The reason for this is that, in general, it is not circumcision as such which is at stake, but, as de Boer has argued for Gal. See further de Boer : On what the adoption of circumcision and the implied observance of the Torah would have meant with regard to both women and men, see, e. For a more detailed consideration of women and circumcision, see Lieu : See, e.
On the limited value of circumcision for eschatological salvation, see also Thorsteinsson : With Kahl : 79 , one must underline the frequently overlooked importance of the body and of the inscription of identity in the body even if it does not necessarily follow, as Kahl seems to argue [ 81], that a theologically focused reading of a text like Galatians is a misreading of it. As rightly emphasized by Elliott : , circumcision is the real issue in Galatians, in her case. I have other book ideas that I occasionally make notes on but typically am not working on.
We look forward to seeing your monograph in print. But what has not been fully appreciated is the key role that Isaiah plays in shaping what Paul says and how he says it, even though he cites Isaiah explicitly only once Isaiah in Galatians Using an intertextual approach to trace more subtle appropriations of Scripture i. Each example of Isaianic influence is situated within its original context as well as its new context in Galatians.

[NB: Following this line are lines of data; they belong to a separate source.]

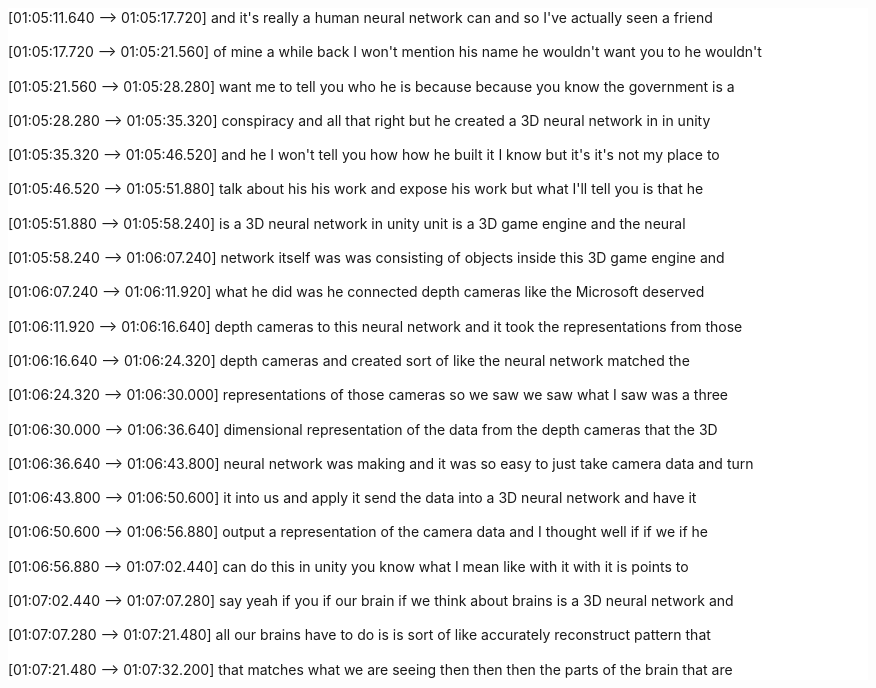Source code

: [01:05:11.640 --> 01:05:17.720]  and it's really a human neural network can and so I've actually seen a friend

[01:05:17.720 --> 01:05:21.560]  of mine a while back I won't mention his name he wouldn't want you to he wouldn't

[01:05:21.560 --> 01:05:28.280]  want me to tell you who he is because because you know the government is a

[01:05:28.280 --> 01:05:35.320]  conspiracy and all that right but he created a 3D neural network in in unity

[01:05:35.320 --> 01:05:46.520]  and he I won't tell you how how he built it I know but it's it's not my place to

[01:05:46.520 --> 01:05:51.880]  talk about his his work and expose his work but what I'll tell you is that he

[01:05:51.880 --> 01:05:58.240]  is a 3D neural network in unity unit is a 3D game engine and the neural

[01:05:58.240 --> 01:06:07.240]  network itself was was consisting of objects inside this 3D game engine and

[01:06:07.240 --> 01:06:11.920]  what he did was he connected depth cameras like the Microsoft deserved

[01:06:11.920 --> 01:06:16.640]  depth cameras to this neural network and it took the representations from those

[01:06:16.640 --> 01:06:24.320]  depth cameras and created sort of like the neural network matched the

[01:06:24.320 --> 01:06:30.000]  representations of those cameras so we saw we saw what I saw was a three

[01:06:30.000 --> 01:06:36.640]  dimensional representation of the data from the depth cameras that the 3D

[01:06:36.640 --> 01:06:43.800]  neural network was making and it was so easy to just take camera data and turn

[01:06:43.800 --> 01:06:50.600]  it into us and apply it send the data into a 3D neural network and have it

[01:06:50.600 --> 01:06:56.880]  output a representation of the camera data and I thought well if if we if he

[01:06:56.880 --> 01:07:02.440]  can do this in unity you know what I mean like with it with it is points to

[01:07:02.440 --> 01:07:07.280]  say yeah if you if our brain if we think about brains is a 3D neural network and

[01:07:07.280 --> 01:07:21.480]  all our brains have to do is is sort of like accurately reconstruct pattern that

[01:07:21.480 --> 01:07:32.200]  that matches what we are seeing then then then the parts of the brain that are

Attention is also paid to how those same Isaianic texts were interpreted in Second Temple Judaism, providing the larger interpretive context within which Paul read Scripture. You are commenting using your WordPress. You are commenting using your Google account. You are commenting using your Twitter account. You are commenting using your Facebook account. Notify me of new comments via email. Notify me of new posts via email. Skip to content 4 Aug Nijay Gupta. Share this: Twitter Facebook. Like this: Like Loading Next post Interview with M.
Very informative. Leave a Reply Cancel reply Enter your comment here Fill in your details below or click an icon to log in:. Email required Address never made public. Bibliotheca Ephemeridum theologicarum Lovaniensium , Leuven : University Press, Krister Stendahl , The School of St.